Al-Jawf receives displaced citizens fleeing Sa’ada area fighting [Archives:2008/1161/Front Page]

May 5 2008

By: Mohammed Bin Sallam
SANA'A, June 4 ) Al-Jawf governorate near Yemen's northeast border with Saudi Arabia has received hundreds of displaced residents from Amran governorate's Harf Sifyan district who evacuated their homes over the past few days as a result of the ongoing bloody confrontations between the Yemeni army and Houthi supporters in the restive area of Sa'ada governorate, media and tribal sources said Wednesday.

The same sources surmised that those displaced residents who fled the fighting arrived in Al-Jawf's Marashi and Humaidat districts, noting that hundreds of families are suffering miserable conditions, particularly describing their health conditions as “tragic.”

The displaced citizens appealed to the relevant government agencies to help them after losing their homes and property in the destructive fighting. “We've become the direct victims of the fighting, without having done anything wrong,” media quoted the residents as saying.

They further appealed to international aid organizations to provide them tents, food, drinking water and other necessities as soon as possible in order to survive.

They also strongly denounced the Yemeni government, which they maintain hasn't given any consideration to their sufferings since they deserted their homes and fled to Al-Jawf governorate, demanding the relevant governmental authorities compensate them for their property that has been damaged in the four-year fighting.

Situations in Sa'ada

According to tribal sources from Sa'ada governorate, bloody confrontations between government troops and Houthi loyalists are occurring in several districts throughout the governorate, noting that Houthis have taken over Mahdha area, which is only 500 meters from the Sa'ada city wall.

Other clashes between the two sides are occurring in Haidan and Saqain areas, which the Yemeni army previously had controlled before this latest war, which broke out last month. The government pulled its troops from the two areas following fierce Houthi counterattacks.

According to Sa'ada tribal sources, there are other armed confrontations between government forces and Houthi loyalists in Al-Ghabir and Al-Abqour areas following extensive military strikes on Houthi strategic mountaintop positions in Matra and Naqaa areas.

Local sources confirm that military troops struck other Houthi positions in Dhahian area, located 8 kilometers north of Sa'ada city, on Monday, adding that there are ongoing clashes between both sides in Amran governorate's Harf Sifyan district.

In Sa'ada's Majaz district, tribesmen backed army forces in their fight against Houthi supporters who are showing strong resistance and foiling government troops' efforts to take control of strategic mountaintop positions in numerous areas.

In a statement published by the Islah Party-affiliated, Houthi field leader Abdulmalik Al-Houthi said what he described as “militants” (i.e., his supporters) destroyed two tanks and a military vehicle that was transporting food supplies to troops deployed in Mirran area. The web site also published video footage of what it called “military air strikes” on Fawt and Al-Ruwais areas, which injured seven women and children.

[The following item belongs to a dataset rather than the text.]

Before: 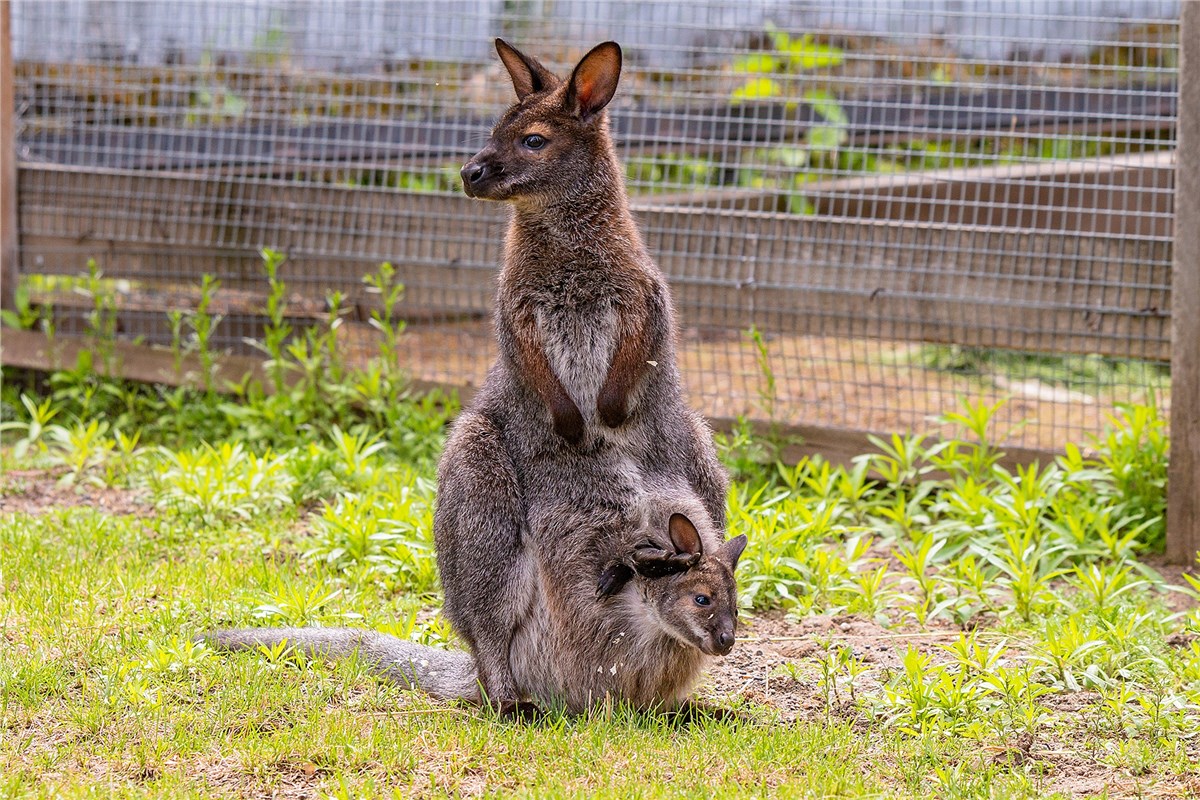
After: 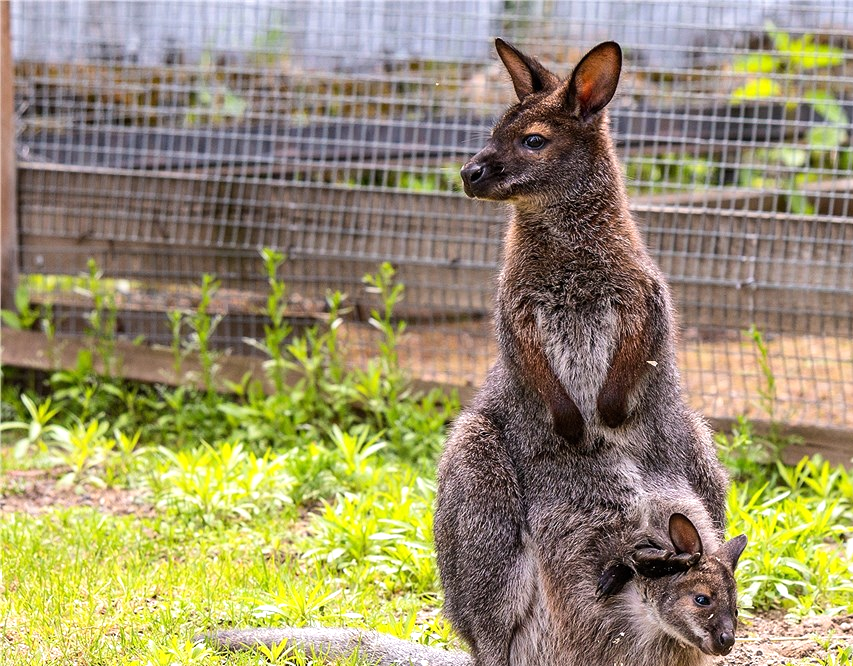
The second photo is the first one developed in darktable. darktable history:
crop: right 28.885%, bottom 16.626%
tone equalizer: -8 EV -0.417 EV, -7 EV -0.389 EV, -6 EV -0.333 EV, -5 EV -0.222 EV, -3 EV 0.222 EV, -2 EV 0.333 EV, -1 EV 0.389 EV, +0 EV 0.417 EV, edges refinement/feathering 500, mask exposure compensation -1.57 EV, preserve details no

The Yemeni Times was unable to obtain exact reports on property losses and human casualties on both sides due to an information blackout being imposed by the Yemeni government and contradicting reports from both conflicting sides.

Contradictory statements

Sana'a Governor Numan Duwaid announced Monday that Yemeni military and security forces had cleared Houthi fighters from Bani Hushaish area, adding that many Houthis surrendered themselves to government troops.

This declaration comes more than two weeks after Yemen's Defense Ministry announced that clashes between army forces and Houthis in Bani Hushaish had ceased. The armed confrontations on the northeastern outskirts of Sana'a between Houthis and Yemeni army forces continued more than two weeks.

In a statement to various media outlets, Governor Duwaid noted that many Houthi youths have surrendered themselves to the government. “They are youngsters whom Houthis had seduced to back them in their fight with the government,” he added, urging all residents of Sana'a governorate to maintain a high level of vigilance and prevent the entry of any malicious individuals into their areas seeking to shake up security and stability in the capital secretariat area.

According to political analysts and observers, the Sana'a governor's statements contradict a Defense Ministry announcement a week ago, thereby implying that the ministry's announcement was false.

Sana'a witnesses report that, “Security and military troops are deployed heavily on various streets and lanes in the capital city. They are inspecting any passing vehicles and searching their occupants, thereby causing traffic jams in various parts of the city. They're also asking pedestrians to show their identity cards.”

Observers believe that excessive deployment of security troops and armed forces within the capital, as well as spreading fear, serves as an alarm to the worsening security situation. They predict a potential Houthi entry into the capital, which may constitute an imminent threat to the current government power holders.